Unburden water companies to combat flooding
Reducing red tape and "other burdens on water and sewerage companies is one of the proposals in the government's draft Flood and Water Management Bill, published last month, which aims to help deal with flood emergencies.
The consultation document outlines ways for improving preparations for and responses to flood emergencies, and for better protecting water supplies during drought.
The aims are to:
- Reduce the likelihood and impacts of flooding
- Improve our ability to manage the risk of flooding by clarifying who is responsible for what
- Improve water quality
- Give water companies better powers to conserve water during drought
- Improve overall efficiency and management of the industry
- Reduce pollution levels and improve water quality
Environment secretary Hilary Benn said: “We can’t stop rain falling from the sky, or make it rain during droughts, but we can be better prepared. That’s why we are publishing this draft bill, which will help us better protect the public by clearly defining the roles and responsibilities of everyone involved in flood risk management.”
Benn said action had been taken to protect property and to prepare for emergencies, including setting up a Flood Forecasting Centre; providing £15M to local authorities to lead flood management locally and develop surface-water management plans; making a £5M fund available to households for personal flood protection, as well as £2M for improving water rescue, including funding for rescue boats and trained personnel.

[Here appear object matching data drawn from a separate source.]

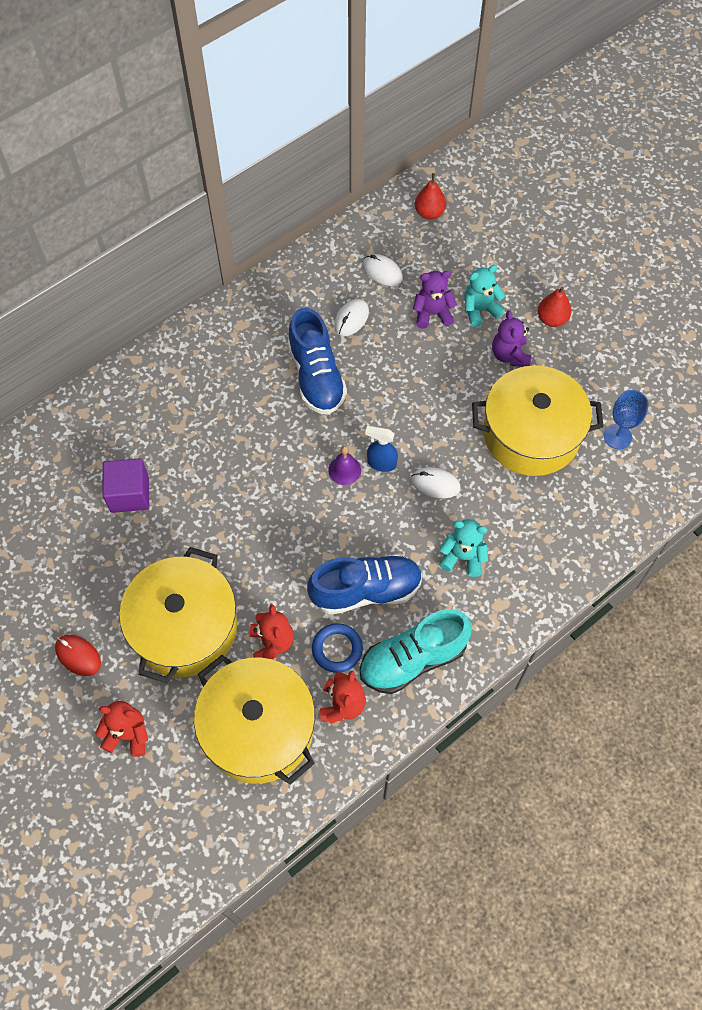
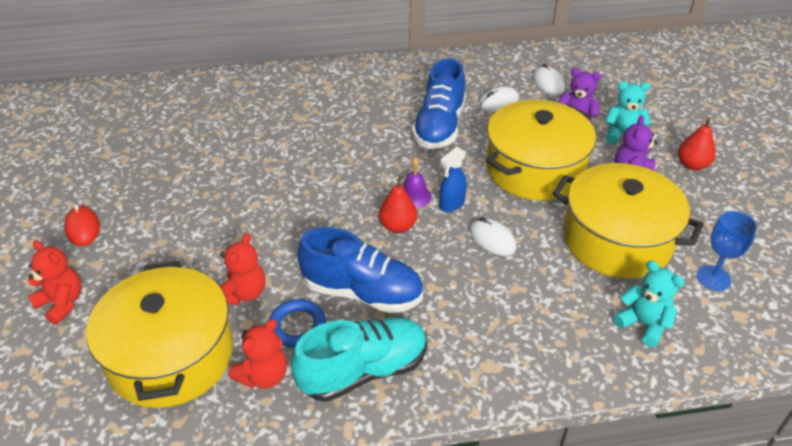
camera: 30 degrees right, 20 degrees down
purple cube [103,458,149,513] -> none
yellow pot [119,547,237,683] -> yellow pot moved to [486,100,596,201]
turquoise shoe [360,609,472,694] -> turquoise shoe turned 150 degrees clockwise [291,317,427,402]
blue spray bottle [365,426,398,472] -> blue spray bottle turned 90 degrees counterclockwise [439,147,467,212]
red pear [415,173,446,220] -> red pear moved to [379,176,417,233]
turquoise teddy bear [439,519,488,577] -> turquoise teddy bear moved to [613,261,685,347]

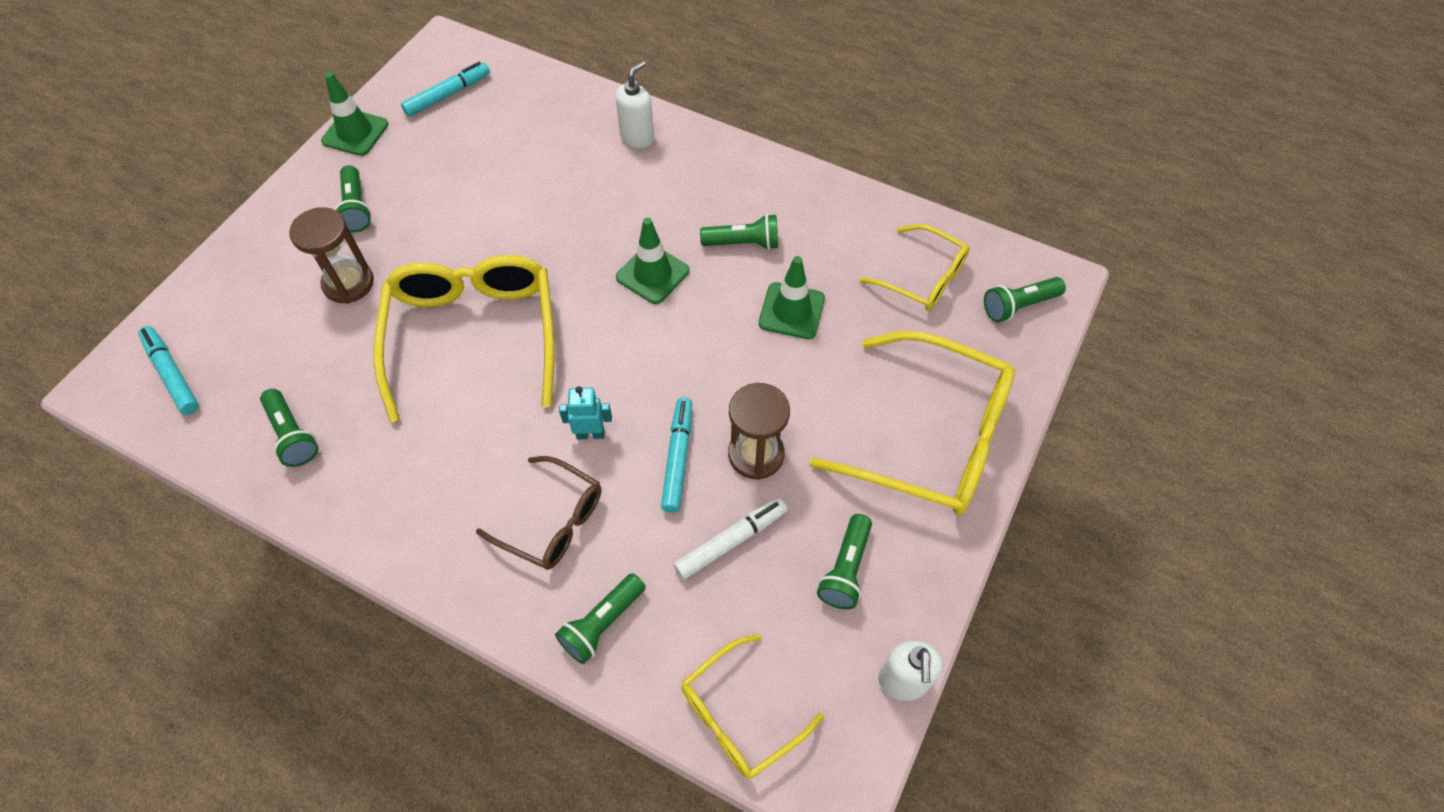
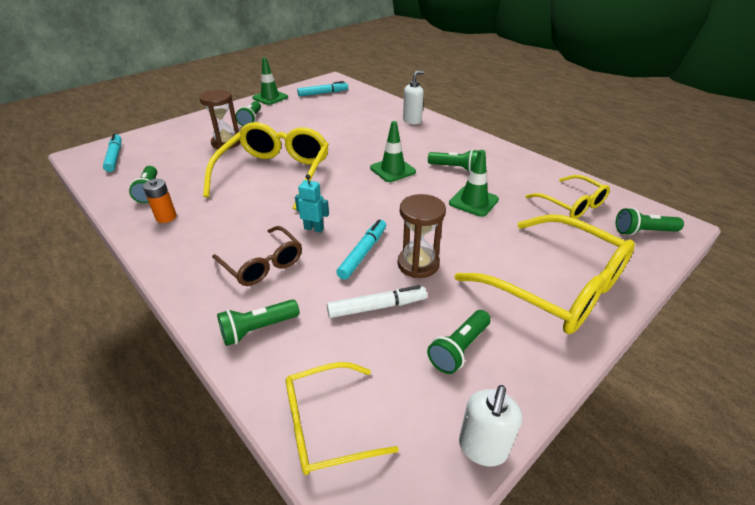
camera: 20 degrees right, 20 degrees down
none -> orange battery [143,179,177,223]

“The setting up of the new Flood Forecasting Centre [a partnership between the Environment Agency and the Met Office], which was a recommendation of Sir Michael Pitt’s report into the 2007 floods, will help provide the best possible information and support to existing flood warnings and weather warning services.
The draft bill also includes measures to better protect the supply of water during drought. Parts of England are already water stressed and the impacts of both climate change and a rising population will increase demands for more, or better, water and sewerage infrastructure, and mean that the management of water as a precious resource must be improved.
Proposals in the draft bill set out how the water industry will be managed better so that it can cope with these challenges and provide a better service to households and businesses.
The consultation process ends on July 24.